* _What is being asked_:
For this exercise, return exactly the lines of the material below that begin at the one with "1,177,437 [8580] |" and stop after the one with "Customer Segregated Accounts | |".

══ Entries supplied ══

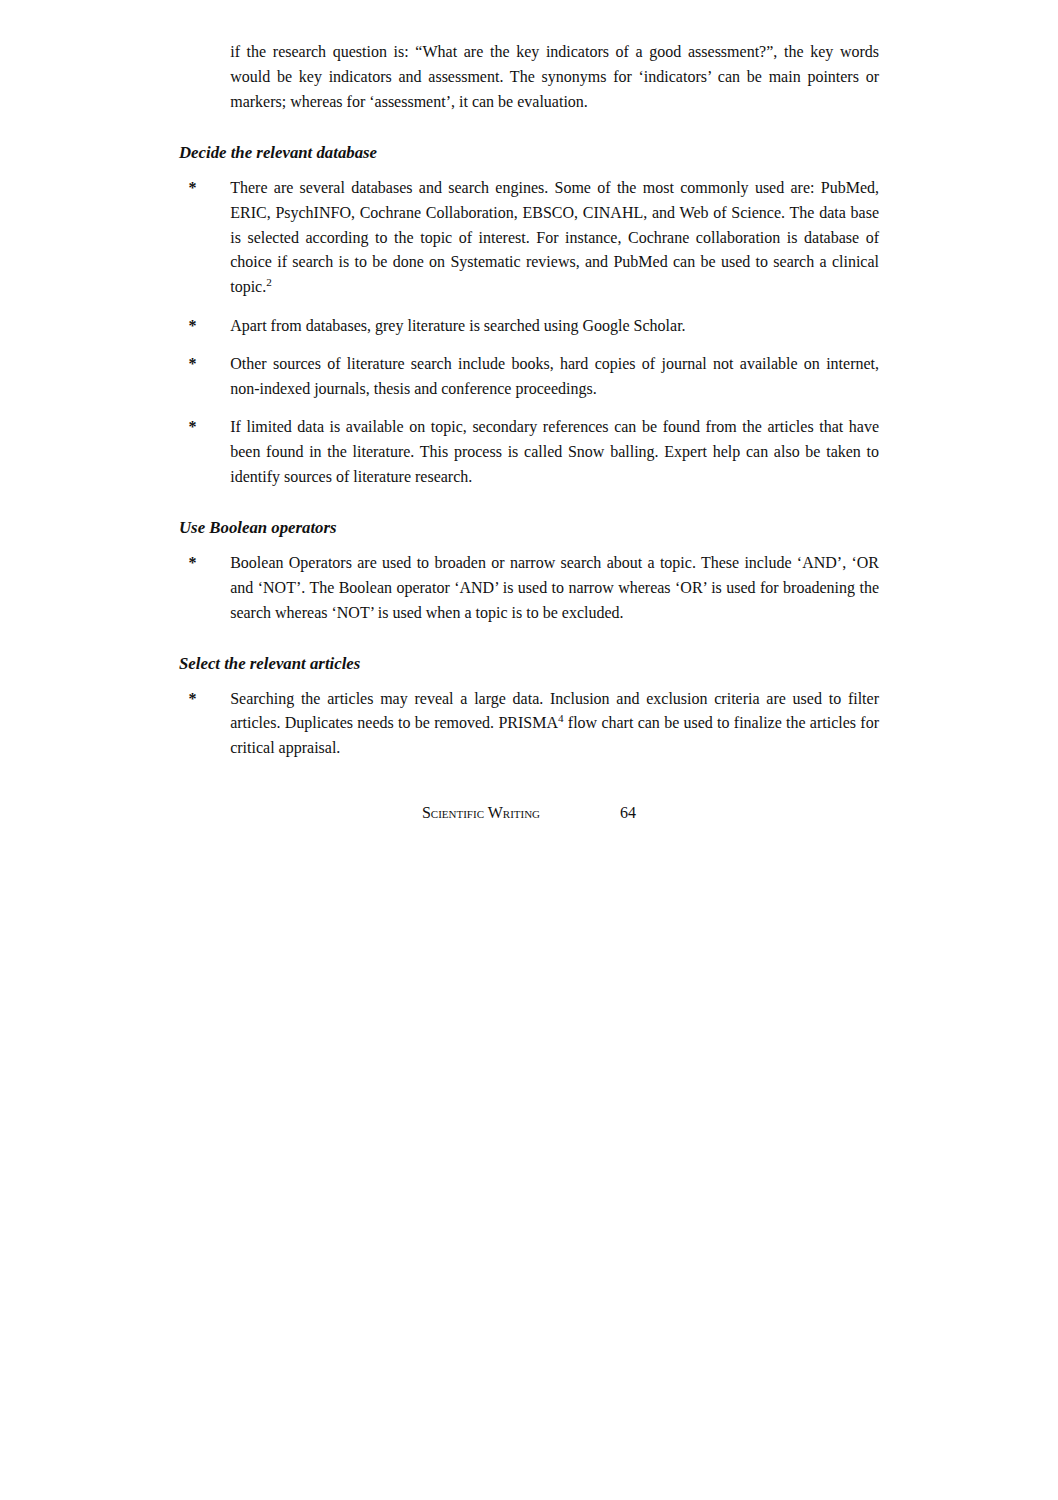if the research question is: “What are the key indicators of a good assessment?”, the key words would be key indicators and assessment. The synonyms for ‘indicators’ can be main pointers or markers; whereas for ‘assessment’, it can be evaluation.
Decide the relevant database
There are several databases and search engines. Some of the most commonly used are: PubMed, ERIC, PsychINFO, Cochrane Collaboration, EBSCO, CINAHL, and Web of Science. The data base is selected according to the topic of interest. For instance, Cochrane collaboration is database of choice if search is to be done on Systematic reviews, and PubMed can be used to search a clinical topic.2
Apart from databases, grey literature is searched using Google Scholar.
Other sources of literature search include books, hard copies of journal not available on internet, non-indexed journals, thesis and conference proceedings.
If limited data is available on topic, secondary references can be found from the articles that have been found in the literature. This process is called Snow balling. Expert help can also be taken to identify sources of literature research.
Use Boolean operators
Boolean Operators are used to broaden or narrow search about a topic. These include ‘AND’, ‘OR and ‘NOT’. The Boolean operator ‘AND’ is used to narrow whereas ‘OR’ is used for broadening the search whereas ‘NOT’ is used when a topic is to be excluded.
Select the relevant articles
Searching the articles may reveal a large data. Inclusion and exclusion criteria are used to filter articles. Duplicates needs to be removed. PRISMA4 flow chart can be used to finalize the articles for critical appraisal.
Scientific Writing 64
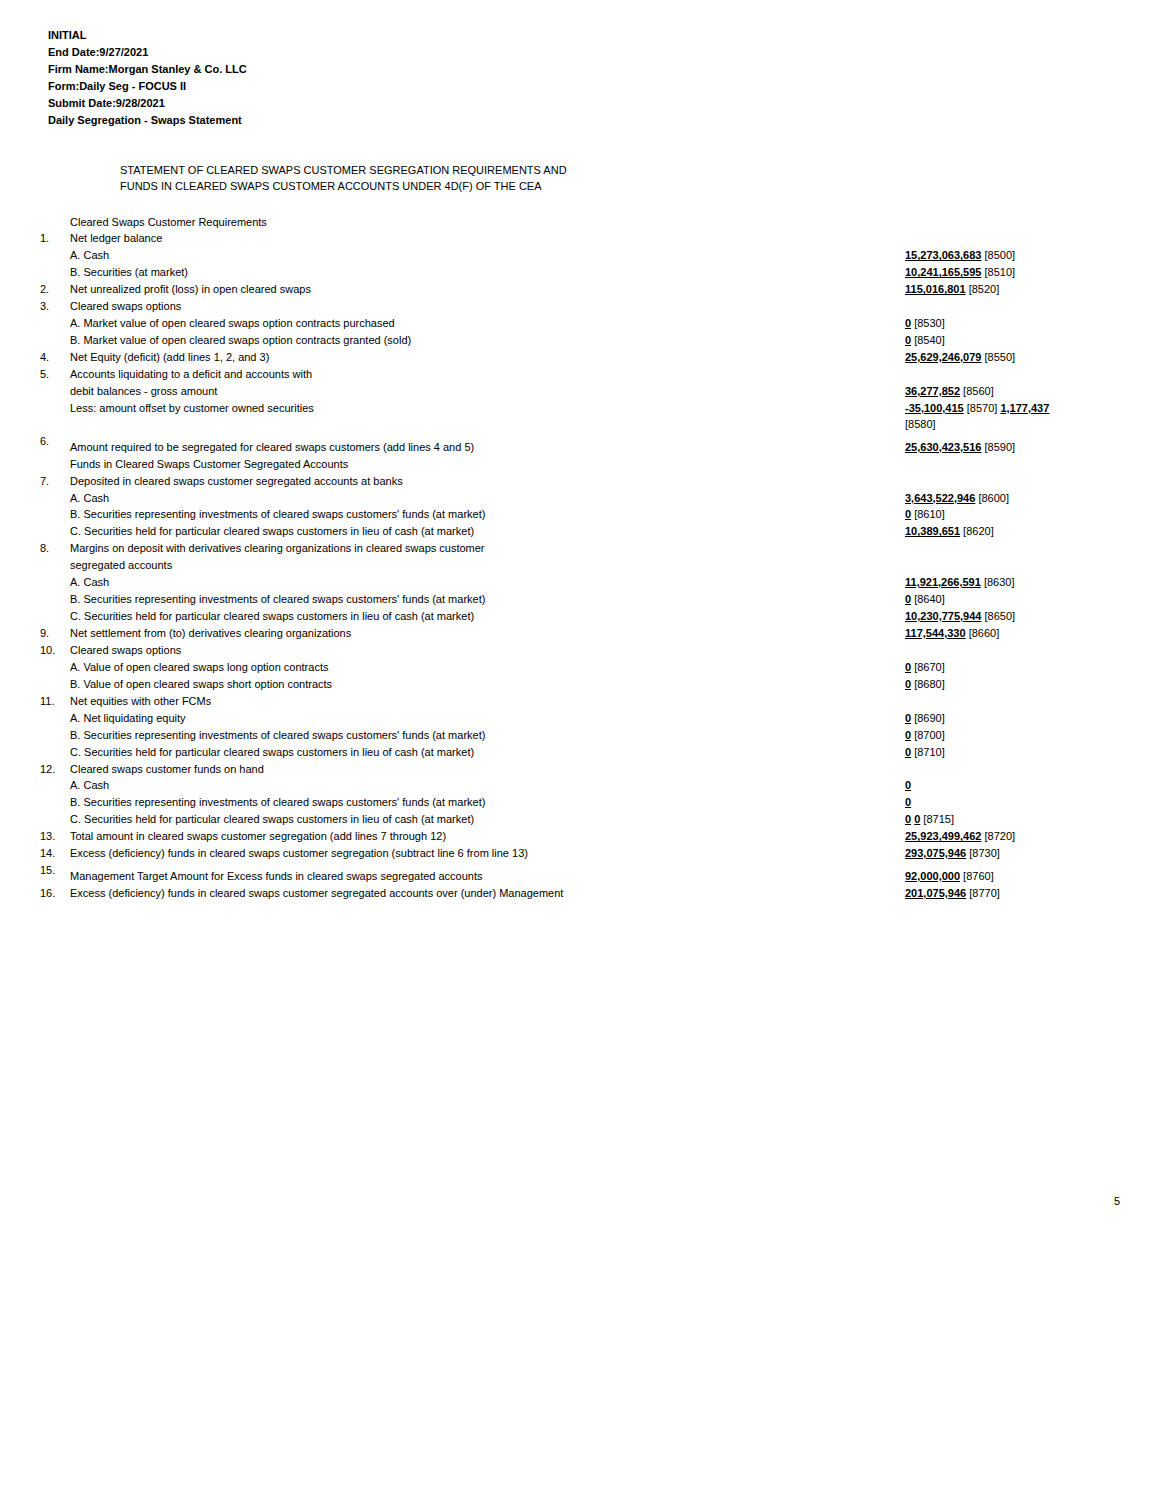INITIAL
End Date:9/27/2021
Firm Name:Morgan Stanley & Co. LLC
Form:Daily Seg - FOCUS II
Submit Date:9/28/2021
Daily Segregation - Swaps Statement
STATEMENT OF CLEARED SWAPS CUSTOMER SEGREGATION REQUIREMENTS AND
FUNDS IN CLEARED SWAPS CUSTOMER ACCOUNTS UNDER 4D(F) OF THE CEA
| | Cleared Swaps Customer Requirements | |
| 1. | Net ledger balance | |
| | A. Cash | 15,273,063,683 [8500] |
| | B. Securities (at market) | 10,241,165,595 [8510] |
| 2. | Net unrealized profit (loss) in open cleared swaps | 115,016,801 [8520] |
| 3. | Cleared swaps options | |
| | A. Market value of open cleared swaps option contracts purchased | 0 [8530] |
| | B. Market value of open cleared swaps option contracts granted (sold) | 0 [8540] |
| 4. | Net Equity (deficit) (add lines 1, 2, and 3) | 25,629,246,079 [8550] |
| 5. | Accounts liquidating to a deficit and accounts with | |
| | debit balances - gross amount | 36,277,852 [8560] |
| | Less: amount offset by customer owned securities | -35,100,415 [8570] 1,177,437 [8580] |
| 6. | Amount required to be segregated for cleared swaps customers (add lines 4 and 5) | 25,630,423,516 [8590] |
| | Funds in Cleared Swaps Customer Segregated Accounts | |
| 7. | Deposited in cleared swaps customer segregated accounts at banks | |
| | A. Cash | 3,643,522,946 [8600] |
| | B. Securities representing investments of cleared swaps customers' funds (at market) | 0 [8610] |
| | C. Securities held for particular cleared swaps customers in lieu of cash (at market) | 10,389,651 [8620] |
| 8. | Margins on deposit with derivatives clearing organizations in cleared swaps customer | |
| | segregated accounts | |
| | A. Cash | 11,921,266,591 [8630] |
| | B. Securities representing investments of cleared swaps customers' funds (at market) | 0 [8640] |
| | C. Securities held for particular cleared swaps customers in lieu of cash (at market) | 10,230,775,944 [8650] |
| 9. | Net settlement from (to) derivatives clearing organizations | 117,544,330 [8660] |
| 10. | Cleared swaps options | |
| | A. Value of open cleared swaps long option contracts | 0 [8670] |
| | B. Value of open cleared swaps short option contracts | 0 [8680] |
| 11. | Net equities with other FCMs | |
| | A. Net liquidating equity | 0 [8690] |
| | B. Securities representing investments of cleared swaps customers' funds (at market) | 0 [8700] |
| | C. Securities held for particular cleared swaps customers in lieu of cash (at market) | 0 [8710] |
| 12. | Cleared swaps customer funds on hand | |
| | A. Cash | 0 |
| | B. Securities representing investments of cleared swaps customers' funds (at market) | 0 |
| | C. Securities held for particular cleared swaps customers in lieu of cash (at market) | 0 0 [8715] |
| 13. | Total amount in cleared swaps customer segregation (add lines 7 through 12) | 25,923,499,462 [8720] |
| 14. | Excess (deficiency) funds in cleared swaps customer segregation (subtract line 6 from line 13) | 293,075,946 [8730] |
| 15. | Management Target Amount for Excess funds in cleared swaps segregated accounts | 92,000,000 [8760] |
| 16. | Excess (deficiency) funds in cleared swaps customer segregated accounts over (under) Management | 201,075,946 [8770] |
5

═══

* _Written answer_:
| | Less: amount offset by customer owned securities | -35,100,415 [8570] 1,177,437 [8580] |
| 6. | Amount required to be segregated for cleared swaps customers (add lines 4 and 5) | 25,630,423,516 [8590] |
| | Funds in Cleared Swaps Customer Segregated Accounts | |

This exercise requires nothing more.